“La crise la plus grave que la France ait connue depuis la guerre” arrive, selon François Bayrou



L’ancien ministre et Haut-commissaire au Plan, François Bayrou, voit poindre une crise sans précédent à l’horizon et pense qu’il va faloir un “immense effort national” pour la surmonter.

Le président du MoDem François Bayrou estime, dans un entretien au Point publié mercredi, que la France “va vers la crise la plus grave” qu’elle ait connue “depuis la guerre”, et qui ne pourra être surmontée “sans un immense effort national”. Cette prise de parole intervient le jour du Conseil des ministre de rentrée, au cours duquel Emmanuel Macron a une nouvelle fois insisté sur la gravité des enjeux face à la “série de crises graves” au plan mondial, du conflit en Ukraine au dérèglement climatique.

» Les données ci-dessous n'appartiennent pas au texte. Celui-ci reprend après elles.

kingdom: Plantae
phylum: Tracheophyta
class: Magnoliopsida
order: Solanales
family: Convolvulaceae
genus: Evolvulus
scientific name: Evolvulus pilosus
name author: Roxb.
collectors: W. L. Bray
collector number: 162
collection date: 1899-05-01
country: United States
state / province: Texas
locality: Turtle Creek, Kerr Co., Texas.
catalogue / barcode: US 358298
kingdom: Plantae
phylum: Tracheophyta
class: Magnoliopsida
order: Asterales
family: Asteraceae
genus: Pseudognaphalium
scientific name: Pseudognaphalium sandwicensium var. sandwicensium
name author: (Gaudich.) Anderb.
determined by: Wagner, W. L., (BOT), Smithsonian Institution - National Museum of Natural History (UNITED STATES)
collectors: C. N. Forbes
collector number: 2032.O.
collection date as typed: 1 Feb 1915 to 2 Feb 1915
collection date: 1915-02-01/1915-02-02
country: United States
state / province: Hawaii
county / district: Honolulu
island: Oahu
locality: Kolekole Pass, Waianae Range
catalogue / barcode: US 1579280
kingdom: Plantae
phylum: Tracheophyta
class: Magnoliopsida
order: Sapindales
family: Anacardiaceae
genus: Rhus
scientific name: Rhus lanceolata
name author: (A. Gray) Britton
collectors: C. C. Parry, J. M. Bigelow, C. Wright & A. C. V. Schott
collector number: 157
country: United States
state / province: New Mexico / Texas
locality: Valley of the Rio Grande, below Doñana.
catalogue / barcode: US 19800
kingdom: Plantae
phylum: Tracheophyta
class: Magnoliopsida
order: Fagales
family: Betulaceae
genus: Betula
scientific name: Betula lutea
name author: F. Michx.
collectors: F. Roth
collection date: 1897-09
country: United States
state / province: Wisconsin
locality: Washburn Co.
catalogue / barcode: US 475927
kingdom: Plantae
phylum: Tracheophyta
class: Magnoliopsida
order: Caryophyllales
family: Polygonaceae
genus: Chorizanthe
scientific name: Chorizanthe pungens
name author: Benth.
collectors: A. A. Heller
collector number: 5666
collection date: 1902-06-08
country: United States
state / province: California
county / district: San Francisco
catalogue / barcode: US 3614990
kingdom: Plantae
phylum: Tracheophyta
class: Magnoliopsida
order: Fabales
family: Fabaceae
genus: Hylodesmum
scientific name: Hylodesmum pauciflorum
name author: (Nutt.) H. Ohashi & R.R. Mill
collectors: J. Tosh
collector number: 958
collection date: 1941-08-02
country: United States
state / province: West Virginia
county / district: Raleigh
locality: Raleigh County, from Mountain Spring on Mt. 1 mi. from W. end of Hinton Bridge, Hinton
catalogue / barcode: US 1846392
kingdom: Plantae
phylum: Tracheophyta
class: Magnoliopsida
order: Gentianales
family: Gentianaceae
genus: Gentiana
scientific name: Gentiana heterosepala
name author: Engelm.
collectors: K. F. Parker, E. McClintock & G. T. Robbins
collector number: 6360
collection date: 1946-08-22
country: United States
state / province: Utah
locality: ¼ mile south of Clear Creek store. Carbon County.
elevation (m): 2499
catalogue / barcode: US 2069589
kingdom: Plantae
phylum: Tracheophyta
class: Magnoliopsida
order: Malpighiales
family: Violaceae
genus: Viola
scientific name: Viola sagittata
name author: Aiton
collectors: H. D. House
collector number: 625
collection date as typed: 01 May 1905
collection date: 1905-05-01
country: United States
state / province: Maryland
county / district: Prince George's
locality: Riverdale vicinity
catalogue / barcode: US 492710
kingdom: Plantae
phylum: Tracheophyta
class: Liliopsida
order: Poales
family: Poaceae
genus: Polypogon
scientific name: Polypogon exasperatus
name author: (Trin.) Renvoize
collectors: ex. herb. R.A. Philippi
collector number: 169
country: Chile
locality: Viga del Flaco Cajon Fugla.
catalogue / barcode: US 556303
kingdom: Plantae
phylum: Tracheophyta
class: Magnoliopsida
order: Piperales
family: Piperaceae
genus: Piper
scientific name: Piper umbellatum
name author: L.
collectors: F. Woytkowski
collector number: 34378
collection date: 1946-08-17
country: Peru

“Mon sentiment profond est que nous allons vers la crise la plus grave que la France ait connue depuis la guerre”, “peut-être pire même que la guerre d’Algérie” (1954-1962), estime François Bayrou au Point.

“Je ne crois pas qu’une telle crise puisse être surmontée sans un immense effort national. Or l’idée même d’un effort national semble souvent s’être effacée”, juge le responsable centriste, également Haut-Commissaire au Plan. “J’ai parfois l’impression que le monde politique lui-même ne se rend pas compte de ce qui vient, vu les hurlements et les insultes qui polluent les débats à l’Assemblée nationale”, juge le patron du MoDem, allié au parti présidentiel au sein d’une majorité relative à l’Assemblée.

“Plus personne dans l’opinion publique ne paraît avoir vraiment conscience du déséquilibre de nos finances”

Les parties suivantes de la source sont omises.